昨夜唐突に、裏山で日の出を見たい、と兄が言い出したのだ。
一人で行くものだと思ったから、夜中の三時に起こされたときは驚いた。
自分も行くのか、と。
「なに言ってんだよ! 裏山から見てみろ、すっげぇきれいで最高だぞ」
「……わかったよ」
なんだかんだ兄には勝てない。
それに、楽しそうに話す兄を見て興味が湧いたのも嘘ではない。
家の裏にある山は標高が低く、一時間もあれば子供の足でも頂上に辿り着く。
その頂上で日の出を見よう、という訳だ。
「お父さんとお母さんにバレたら怒られるよ?」
「だーいじょうぶだって。日の出見れたらすぐ帰るつもりだから、余裕で起きてくるまでに帰れるし!」
最悪見つかったら俺のせいにしていいよ、と笑う兄は、両親に心配され叱られるであろうことを気にしていなさそうだ。
曖昧に頷いて、草をかき分ける。
そうこうしている内に、到着した。
「……まだ、おひさま出てきてないね」
「でも後ちょっとだろ! 待ってよーぜ」
嬉々として石に座り、兄は目を輝かせる。
夏とはいえこんな時間に外に出る格好ではなかったかもしれない。
少し肌寒く感じ、弟は兄の隣に引っ付くようにして座った。
それから、どれほど時間が経ったのだろう。きっとそんなに経っていなくて、十分程度かもしれない。
「ほら、来たぞ……!」
兄の言葉に急かされるようにして、うつらうつらと下がっていた顔を上げた。
「————」
きれいだった。
ここから見える景色、家々の全てを柔らかく陽の光が照らしている。
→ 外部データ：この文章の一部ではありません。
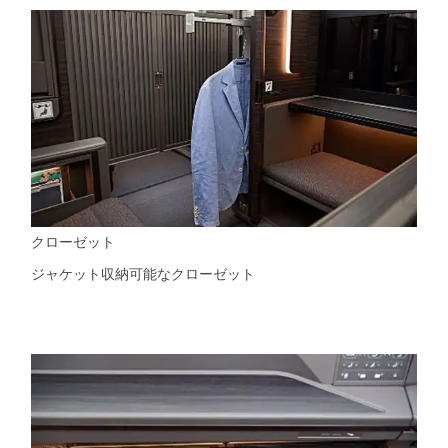
クローゼット
ジャケット収納可能なクローゼット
優しい温もりに包まれたかのようで、寒さを感じていた筈の体は内から溶かされるようだった。
そしてなにより。
兄が、嬉しそうに、それでいて楽しそうに弟に笑顔を向けていたのだ。
「……な、きれいだろ」
「うん、すっごくきれい」
日の出なんて、どこでも見ようと思えば見れる。
だけど、この日の出だけは。
兄弟にとって、特別な『日の出』だ。